• Selected text
So the webhooks piece ended up looking like this:
Data Patching
When the process was done, we still ended up patching 20% of the data, which is a lot, but as a first approach, we considered it a win.
Creating a Dashboard
With all this in mind, we created all the queries we needed and ended up with a version one of a Looker dashboard.
Advanced KPI Calculations
As we worked with our client, they started requiring more complex calculations of KPIs that couldn’t be resolved with simple calculations, such as the predictive analytics of construction time for a project or a price optimization model. For this, we needed to use more sophisticated tools like machine learning predictive models, so we added one more step to the process: Colab notebooks, which allow us to create queries using Python and machine learning libraries like Keras or PyTorch.
Dealing with Complex Relationships
This all worked great until we started working on improving complex graphs of entities that were related in multiple ways, for example, rooms in a building that can be related by use, location, or even circulation. We decided that we needed to create a relationship that was asset-based, hierarchical, and topological.
Defining a Schema
We looked on the market for an existing schema but couldn’t find any. On the contrary, most startups we knew had their own schemas. As a baseline, we defined the schema as parent-child relationships, starting with company, then deal, project, building, level, category, and finally getting to an element.
Security Considerations
Another problem we had to solve was security – how we could allow people to see data depending on their position and whether they were internal or external to the company. For this, we came up with a simple solution, which was to use Google Workspace groups as permissions.
Integrating IoT Data
After all this, we had to add IoT data. For this, we connected IBM Maximo to the data warehouse and decided to connect to each IoT device directly using Google Pub/Sub to have more control over the data.

• Tasks to complete
• a. Answer these from the data platform account:
(i) What share of the data still had to be patched once the process was done?
(ii) What did the team use as permissions to control who could see data?
(iii) What did the team use to connect to each IoT device directly?
• b. Write the next part of the data platform account, picking up after its last sentence about IoT data.
None of the lines is needed for this.

• Information shown
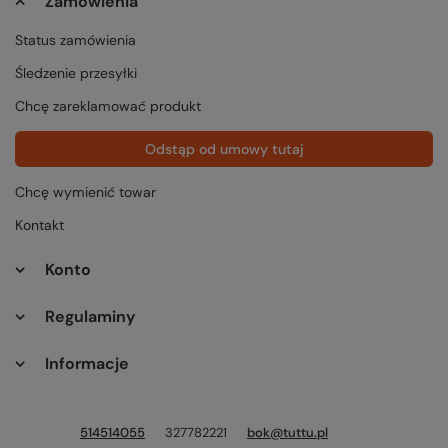
Zamówienia
Status zamówienia
Śledzenie przesyłki
Chcę zareklamować produkt
Odstąp od umowy tutaj
Chcę wymienić towar
Kontakt
Konto
Regulaminy
Informacje
514514055
327782221
bok@tuttu.pl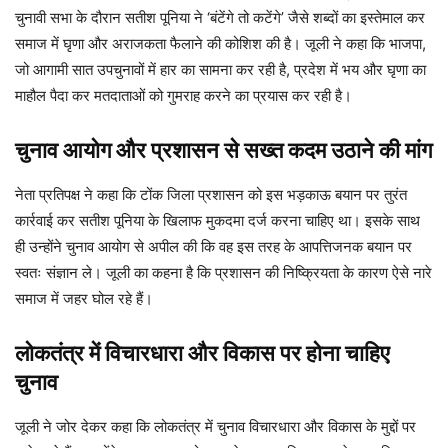
चुनावी सभा के दौरान सतीश पूनिया ने ‘बंटेंगे तो कटेंगे’ जैसे शब्दों का इस्तेमाल कर
समाज में घृणा और अराजकता फैलाने की कोशिश की है। जूली ने कहा कि भाजपा,
जो आगामी सात उपचुनावों में हार का सामना कर रही है, प्रदेश में भय और घृणा का
माहौल पैदा कर मतदाताओं को गुमराह करने का प्रयास कर रही है।
चुनाव आयोग और प्रशासन से सख्त कदम उठाने की मांग
नेता प्रतिपक्ष ने कहा कि टोंक जिला प्रशासन को इस भड़काऊ बयान पर तुरंत
कार्रवाई कर सतीश पूनिया के खिलाफ मुकदमा दर्ज करना चाहिए था। इसके साथ
ही उन्होंने चुनाव आयोग से अपील की कि वह इस तरह के आपत्तिजनक बयान पर
स्वतः संज्ञान ले। जूली का कहना है कि प्रशासन की निष्क्रियता के कारण ऐसे नारे
समाज में जहर घोल रहे हैं।
लोकतंत्र में विचारधारा और विकास पर होना चाहिए
चुनाव
जूली ने जोर देकर कहा कि लोकतंत्र में चुनाव विचारधारा और विकास के मुद्दों पर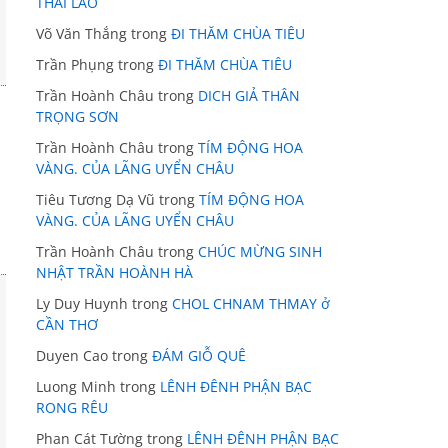
THÁI LÃO
Võ Văn Thắng
trong
ĐI THĂM CHÙA TIÊU
Trần Phụng
trong
ĐI THĂM CHÙA TIÊU
Trần Hoành Châu
trong
DICH GIẢ THÂN
TRỌNG SƠN
Trần Hoành Châu
trong
TÍM ĐỘNG HOA
VÀNG. CỦA LÃNG UYỂN CHÂU
Tiêu Tương Dạ Vũ
trong
TÍM ĐỘNG HOA
VÀNG. CỦA LÃNG UYỂN CHÂU
Trần Hoành Châu
trong
CHÚC MỪNG SINH
NHẬT TRẦN HOÀNH HÀ
Ly Duy Huynh
trong
CHOL CHNAM THMAY ở
CẦN THƠ
Duyen Cao
trong
ĐÁM GIỖ QUÊ
Luong Minh
trong
LÊNH ĐÊNH PHẬN BẠC
RONG RÊU
Phan Cát Tường
trong
LÊNH ĐÊNH PHẬN BẠC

• Task-by-task outputs
• a.
(i) 20%
(ii) Google Workspace groups
(iii) Google Pub/Sub

• b.
Integrating with an LLM
The final step was to integrate with a large language model (LLM) to provide a chatbot that could provide any data from the data warehouse to the users. The problem was that LLMs don’t have memory, so we couldn’t upload the data warehouse every time someone asked a question, as this was going to be too expensive. We decided that we would only send the schema of all sources and tables, which was really light, tell the LLM to give us an SQL query, and then run that SQL query and display the results to the user.
Generating Weekly Reports
We did something similar to create weekly reports. We would run an SQL query to get the data created in the last week and based on that, create a report that was sent to the user over Slack every week.
Adding a nice looking UI
Finally to improve the experience of the users, we added a UI where the user could access to any of the services in a centralized way.
Lessons Learned
In this project, there were multiple lessons learned. On the positive side, processes improved, standards were generated, data silos were removed, and efficiency improved. On the negative side, data will never be perfect, this comprehensive solution requires a lot of maintenance, there are always too many APIs that change, and you have to adapt. This is also a constant process of adjusting and improving.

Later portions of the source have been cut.